El ministro presidente de la SCJN, Hugo Aguilar Ortiz, apareció de pie, eje corporal perfectamente vertical, manos metidas en los bolsillos del pantalón, mirada baja pero sin urgencia, mientras dos colaboradores —una mujer primero, un hombre después— se agachaban a sus pies para limpiar la supuesta mancha de “café con nata” en sus zapatos. No hubo gesto de incomodidad, ni intento de detener la escena, ni siquiera un paso atrás instintivo. El cuerpo entero proyectaba quietud complaciente.

Joe Navarro, exagente del FBI y experto en lenguaje no verbal, lo explica así: el cuerpo tiene una “jerarquía de honestidad”, y los pies y las piernas son los más sinceros, porque son los últimos en mentir.

Si analizamos el video con las teorías de Navarro, encontramos algo clave: no hay contracción defensiva en los pies del ministro. No retrocede, no cruza los tobillos en protección, no aparece el “reflejo de retirada” ante la invasión del espacio íntimo. Al contrario: hay aceptación pasiva, pertenencia al gesto.

Es la asimetría clásica del poder en acción: mientras los subordinados reducen su estatura física —signo universal de servicio o sumisión—, él permanece inmóvil, erguido, intocable. Dicho sin rodeos: estaba muy contentito.

Horas después, en su cuenta de X, el ministro publicó:

“A mi compañera, directora de Comunicación Social, se le cayó café y nata. […] Esto me tomó por sorpresa y es el momento que ahora se difunde. En cuanto me percaté, le pedí que no continuaran. […] Le ofrezco una disculpa y le reitero mi respeto. Sin duda, este hecho no representa el actuar institucional de la SCJN ni la forma en que conduzco mi desempeño público y privado. No ha habido ni habrá actitudes ni sentimientos de superioridad o de soberbia en mi persona”.

Veamos el mensaje, pero no desde el desorden de un servidor, sino desde la perspectiva del psicólogo estadounidense Paul Ekman y las microexpresiones. Ekman advierte que cuando las palabras contradicen lo observable, surge lo que llama una “fuga de información”.

Si la sorpresa y la “pena” hubieran sido genuinas, como afirma el ministro Aguilar Ortiz, el sistema límbico —el conjunto de zonas cerebrales encargado de regular las emociones— habría disparado una reacción inmediata: manos saliendo de los bolsillos, un gesto claro de freno, un “¡no, por favor!” verbal o corporal. Pero nada de eso ocurrió. Las manos permanecieron ocultas y relajadas durante los 20 o 30 segundos que dura la escena.

La narrativa del “accidente repentino” choca con los gestos de complacencia. No fue descuido: fue normalización del privilegio. El ministro no estaba incómodo; estaba gozando.

La presidenta Claudia Sheinbaum intervino con prudencia.

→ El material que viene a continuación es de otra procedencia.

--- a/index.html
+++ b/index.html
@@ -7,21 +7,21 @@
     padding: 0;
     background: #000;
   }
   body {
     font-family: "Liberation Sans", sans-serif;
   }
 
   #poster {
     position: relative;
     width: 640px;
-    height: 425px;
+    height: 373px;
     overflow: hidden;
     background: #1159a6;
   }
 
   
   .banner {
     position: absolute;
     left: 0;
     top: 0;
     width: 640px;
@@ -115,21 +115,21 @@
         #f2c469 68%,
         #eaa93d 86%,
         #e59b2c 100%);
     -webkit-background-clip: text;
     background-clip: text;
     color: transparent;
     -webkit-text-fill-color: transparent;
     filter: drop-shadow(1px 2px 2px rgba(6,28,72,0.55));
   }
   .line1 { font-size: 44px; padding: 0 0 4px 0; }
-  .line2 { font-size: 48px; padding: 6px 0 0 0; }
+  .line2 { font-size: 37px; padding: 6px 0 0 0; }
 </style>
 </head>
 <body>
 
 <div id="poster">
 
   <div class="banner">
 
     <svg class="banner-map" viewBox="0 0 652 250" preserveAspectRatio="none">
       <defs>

Respaldó la disculpa —“es muy bueno que lo haya hecho”—, pero remató con la frase que podría sonar a advertencia. “hay que mantener una actitud de humildad”.

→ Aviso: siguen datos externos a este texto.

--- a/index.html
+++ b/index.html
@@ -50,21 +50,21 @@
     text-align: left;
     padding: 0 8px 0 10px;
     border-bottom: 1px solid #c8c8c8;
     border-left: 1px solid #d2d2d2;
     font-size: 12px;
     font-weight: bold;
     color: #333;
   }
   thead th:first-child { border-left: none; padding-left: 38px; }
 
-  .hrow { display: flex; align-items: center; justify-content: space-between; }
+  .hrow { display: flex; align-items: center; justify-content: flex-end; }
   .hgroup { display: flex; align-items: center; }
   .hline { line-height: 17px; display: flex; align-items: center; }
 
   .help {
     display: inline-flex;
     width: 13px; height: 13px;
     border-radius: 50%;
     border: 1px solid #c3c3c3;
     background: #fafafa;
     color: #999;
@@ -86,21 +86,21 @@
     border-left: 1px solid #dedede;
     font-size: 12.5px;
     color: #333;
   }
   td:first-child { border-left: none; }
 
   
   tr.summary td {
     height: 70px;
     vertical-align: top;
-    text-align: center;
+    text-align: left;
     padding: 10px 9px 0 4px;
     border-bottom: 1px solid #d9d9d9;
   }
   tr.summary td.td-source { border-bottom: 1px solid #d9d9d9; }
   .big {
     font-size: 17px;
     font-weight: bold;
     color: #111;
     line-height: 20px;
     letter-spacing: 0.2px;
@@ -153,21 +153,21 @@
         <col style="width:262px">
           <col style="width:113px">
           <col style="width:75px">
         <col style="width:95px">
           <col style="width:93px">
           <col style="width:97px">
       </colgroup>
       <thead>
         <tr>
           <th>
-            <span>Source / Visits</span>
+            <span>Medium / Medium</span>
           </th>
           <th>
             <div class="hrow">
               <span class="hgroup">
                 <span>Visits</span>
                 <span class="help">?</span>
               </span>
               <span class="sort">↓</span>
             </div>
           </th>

Eso sí, también lanzó un dardo a quienes criticaron al ministro: sugirió que las críticas venían de quienes están en contra de los cambios en el Poder Judicial. Digamos que fue un “sí, la regó… pero exageran”.

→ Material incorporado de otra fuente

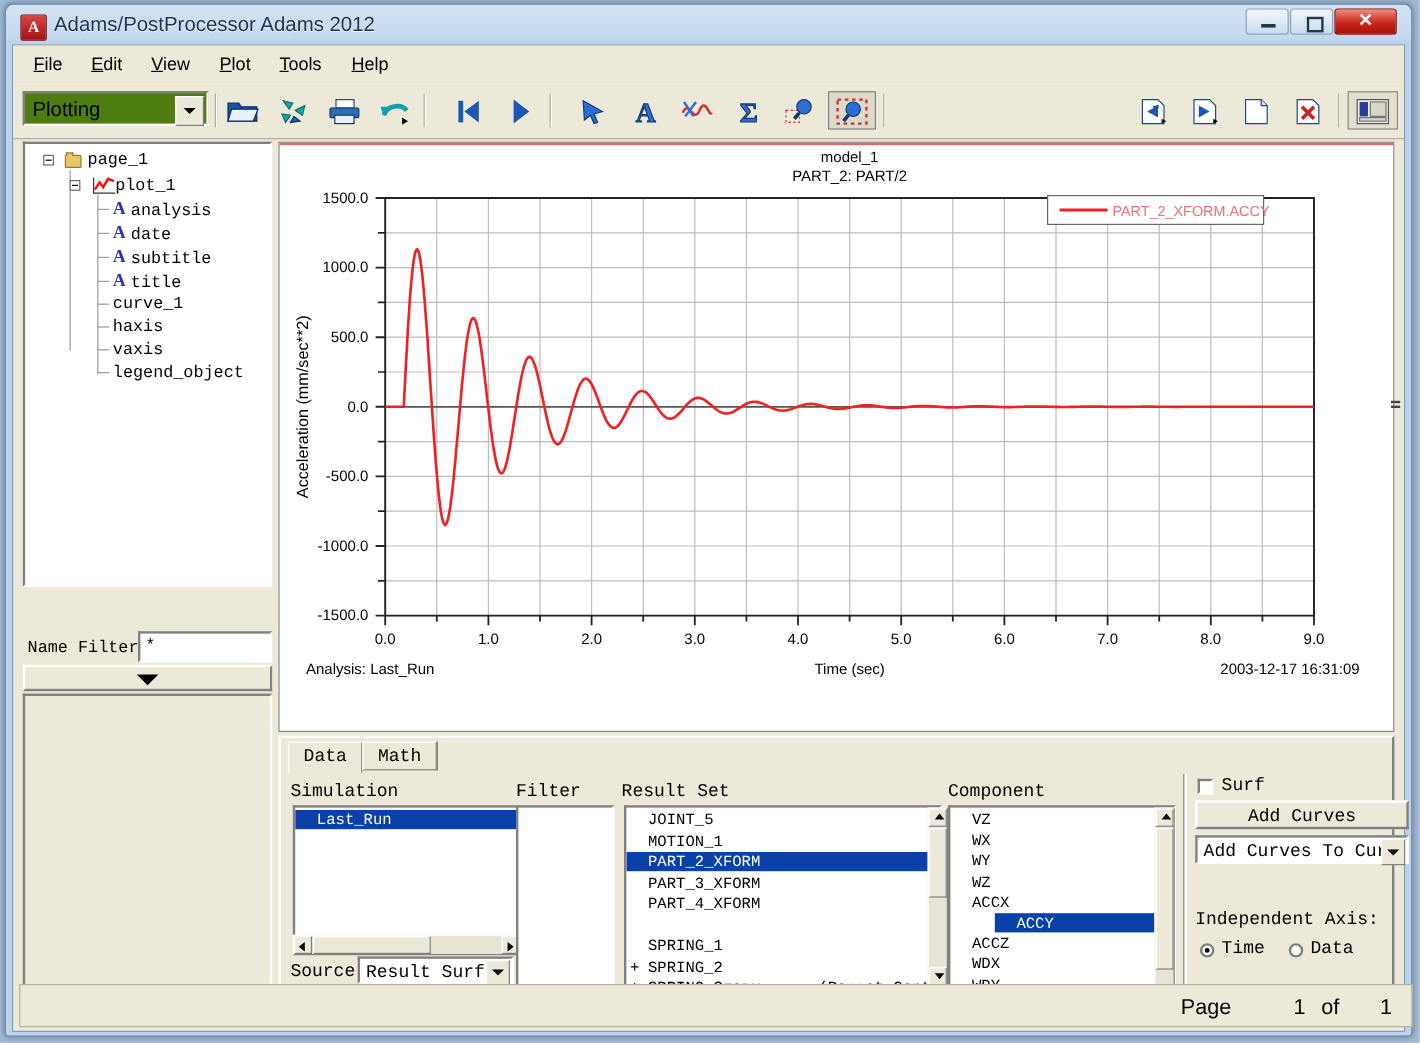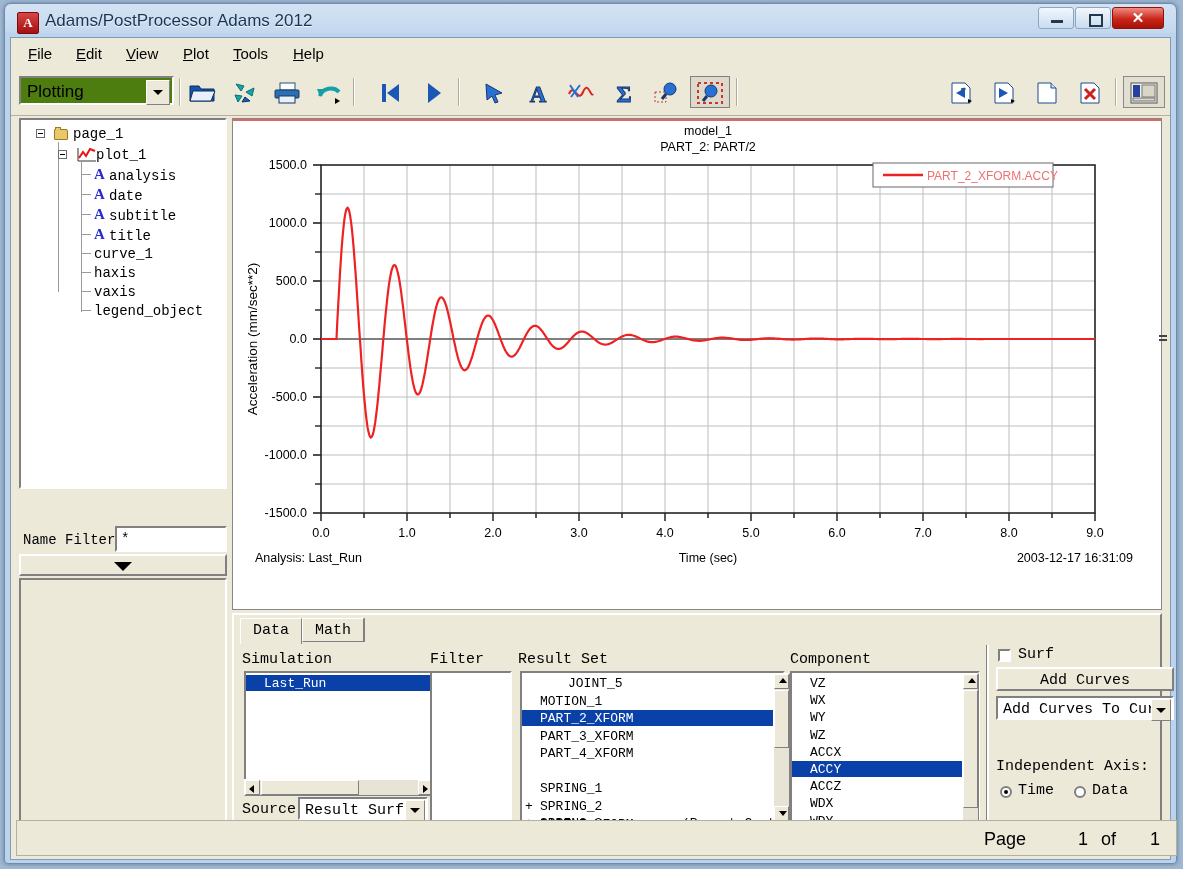--- a/index.html
+++ b/index.html
@@ -600,21 +600,21 @@
       <div class="sec-label" style="left:8px;top:211px">Filter</div>
       <div class="txtinput" style="left:64px;top:207px;width:130px;height:22px">
         <div class="val">*</div>
       </div>
 
       <div class="sec-label" style="left:196px;top:36px">Filter</div>
       <div class="listbox" style="left:196px;top:56px;width:82px;height:172px"></div>
 
       <div class="sec-label" style="left:284px;top:36px">Result Set</div>
       <div class="listbox" id="rs-list" style="left:286px;top:56px;width:265px;height:153px">
-          <div class="lrow" style="top: 2px; margin-left: 28px;">
+          <div class="lrow" style="top: 2px;">
             <span class="txt">JOINT_5</span>
           </div>
           <div class="lrow" style="top: 19.5px;">
             <span class="txt">MOTION_1</span>
           </div>
           <div class="lrow sel" style="top: 37px;">
             <span class="txt">PART_2_XFORM</span>
           </div>
           <div class="lrow" style="top: 54.5px;">
             <span class="txt">PART_3_XFORM</span>
@@ -668,21 +668,21 @@
           </div>
           <div class="lrow" style="top: 36.4px;">
             <span class="txt">WY</span>
           </div>
           <div class="lrow" style="top: 53.6px;">
             <span class="txt">WZ</span>
           </div>
           <div class="lrow" style="top: 70.8px;">
             <span class="txt">ACCX</span>
           </div>
-          <div class="lrow sel" style="top: 88px;">
+          <div class="lrow sel" style="top: 88px; margin-left: 37px;">
             <span class="txt">ACCY</span>
           </div>
           <div class="lrow" style="top: 105.2px;">
             <span class="txt">ACCZ</span>
           </div>
           <div class="lrow" style="top: 122.4px;">
             <span class="txt">WDX</span>
           </div>
           <div class="lrow" style="top: 139.6px;">
             <span class="txt">WDY</span>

El poder marea, sí, pero también revela de qué están hechos los zapatos de quienes nos juzgan —o deberían juzgarnos—. Aguilar Ortiz puede borrar videos, publicar hilos aclaratorios o invocar su biografía para desviar el foco, pero la imagen ya es indeleble: un alto funcionario con las manos en los bolsillos mientras otros se arrodillan en la calle, justo antes de conmemorar una Constitución que proclama que todos somos iguales ante la ley.

En la política mexicana de 2026, la boca puede mentir con elegancia, pero la postura siempre termina confesando la verdad. Y esta postura grita más fuerte que cualquier mensaje de disculpa.